Here is what I am specifically watching for as a parent who plans these things obsessively:
Homeport. Nothing confirmed. Speculation points to a major Florida port. Port Canaveral would make a Walt Disney World combo trip obvious, but Miami and Port Everglades are also in play. This matters a lot for how you would plan a trip around it.
Rotational dining themes. This is where the Believe’s IP lineup will really come to life. An Encanto-themed restaurant, with those visual possibilities, could be spectacular. Frozen dining in something resembling an Arendelle setting is almost too good. I am watching this closely.
Character meet-and-greet lineup. Isabela and Luisa from Encanto. Mirabel. Anna and Elsa. Moana. Gracie would absolutely lose her mind. Disney has gotten better at character access on the newer ships, but the specific lineup matters.
Youth programming specifics. The Wish’s Oceaneer Club is excellent. The toddler splash zone equivalent matters for the under-three crowd. Assuming the Believe follows the Wish template closely, which it almost certainly will, this should be fine. But I will wait for confirmation.

Should Your Family Be Excited?
The IP lineup is strong for the toddler and preschool demographic.

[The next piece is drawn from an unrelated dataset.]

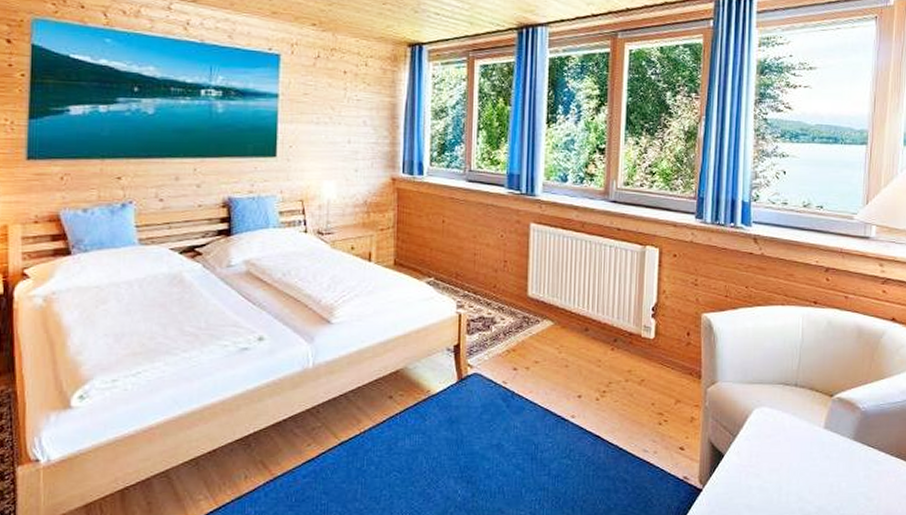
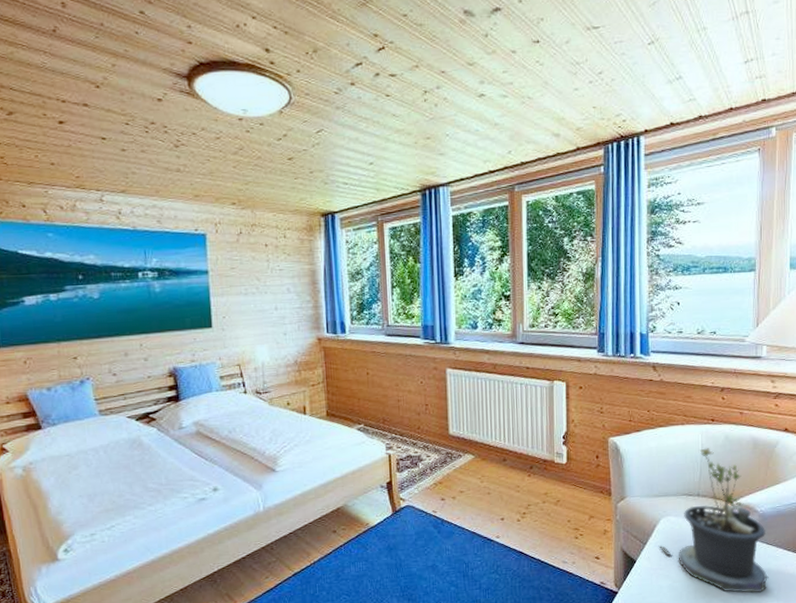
potted plant: none [749,333,869,502] -> present [658,448,769,594]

The Wish-class platform has already proven itself. If the Believe delivers what the announcement teases, it will almost certainly be one of the top ships for families with young children the moment it launches.
One caveat: new ships have a shakeout period. The Wish had a few wrinkles in its first year, mostly operational stuff, nothing catastrophic, but enough that I would steer families toward a ship that has been running for at least six months. If you are planning a 2027 cruise specifically, the Disney Treasure launches first and is a known quantity by then. The Believe will be brand new.
My honest recommendation: put the Believe on your radar for 2028 sailings. Watch the announcement cycle through 2026 and 2027. Get on a travel agent’s watch list now so you are not scrambling when the booking window opens. And if you have been waiting to take your first Disney cruise until the Believe exists, stop waiting. There are Wish-class sailings available today on ships that are already excellent for families with small kids.
I have a Google Alert set. I will update this piece when the details come in.